Congressional Medal of Honor Recipient

Brevet-Major William Gardiner Tracy

122nd New York State Volunteers

“We meet today, the veteran survivors, to commemorate the most notable events of our lives; the noblest acts of our career; to recount the dangers that we have passed; to relate our former triumphs won, and to mourn for our heroes fallen.

We have all borne our part in the heat and burden of the day of strife. We have all endured the long and weary, dusty march; we have dropped to earth almost too tired to rise again; we have shivered through the night in the cold and wet bivouac, and frequently suffered the real pangs of hunger and thirst. 

To us all the sharp ring of a rebel bullet has been a familiar sound, as well as the dull and sickening thud that announced the bullet had reached its mark; the very earth has sometimes trembled under our feet from the discharges of musketry and artillery; we have known the despair of defeat and felt the blood pounding through our veins as we joined in the surging wave of victory. 

Once more, sometimes as a strain of martial music strikes the ear, or a discharge of cannon is heard, a vision arises before us of other summers, of fields of yellow grain and tangled forests; once more we see the serried lines of gray and blue, we hear the shriek of the shell and the yell of the rebel charging column, and once again the tragedy of violent and immediate death of well-beloved comrades is enacted before our eyes.

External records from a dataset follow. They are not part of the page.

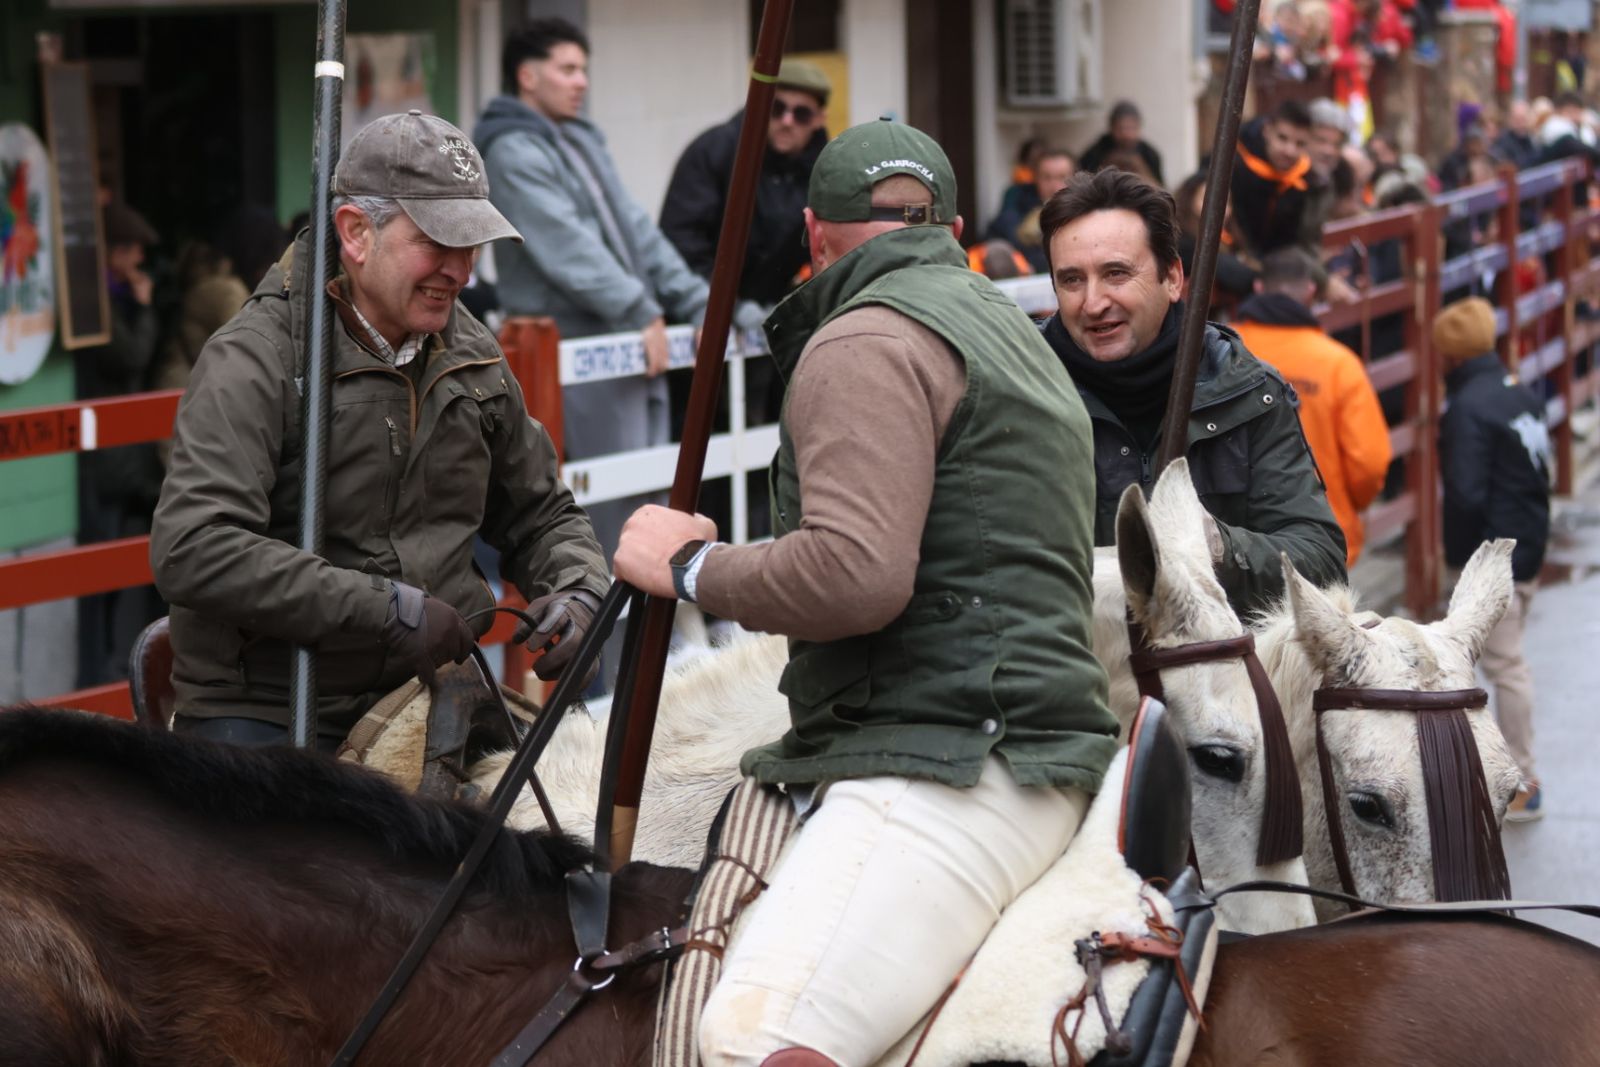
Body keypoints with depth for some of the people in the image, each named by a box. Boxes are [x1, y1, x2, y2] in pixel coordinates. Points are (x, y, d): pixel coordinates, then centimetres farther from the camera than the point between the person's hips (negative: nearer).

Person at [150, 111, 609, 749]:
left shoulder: (472, 358, 12)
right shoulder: (253, 360, -11)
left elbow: (540, 516, 26)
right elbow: (191, 551, -26)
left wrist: (578, 592, 1)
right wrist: (389, 609, -25)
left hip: (422, 696, 6)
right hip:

We shall never cease to feel a thrill of pride so long as we continue to breathe, that in the morning of our lives, when everything was at its brightest and its best, when the dew was on the flower and the night was on the wave, when life was still “the roses hope while yet unknown,” that we were willing to sacrifice it all for the love of our common country. 

That we were willing to give up the full pleasures of this world which we had just begun to experience as men, to throw down our work, to destroy the careers we had marked out for ourselves, and all for no other purpose than to preserve intact the nation that gave us birth.

Our lives were as sweet, our happiness as dear to us then as life and happiness are now to the men who walk our streets to-day, yet were we willing to surrender all, without hesitation and without scruple.”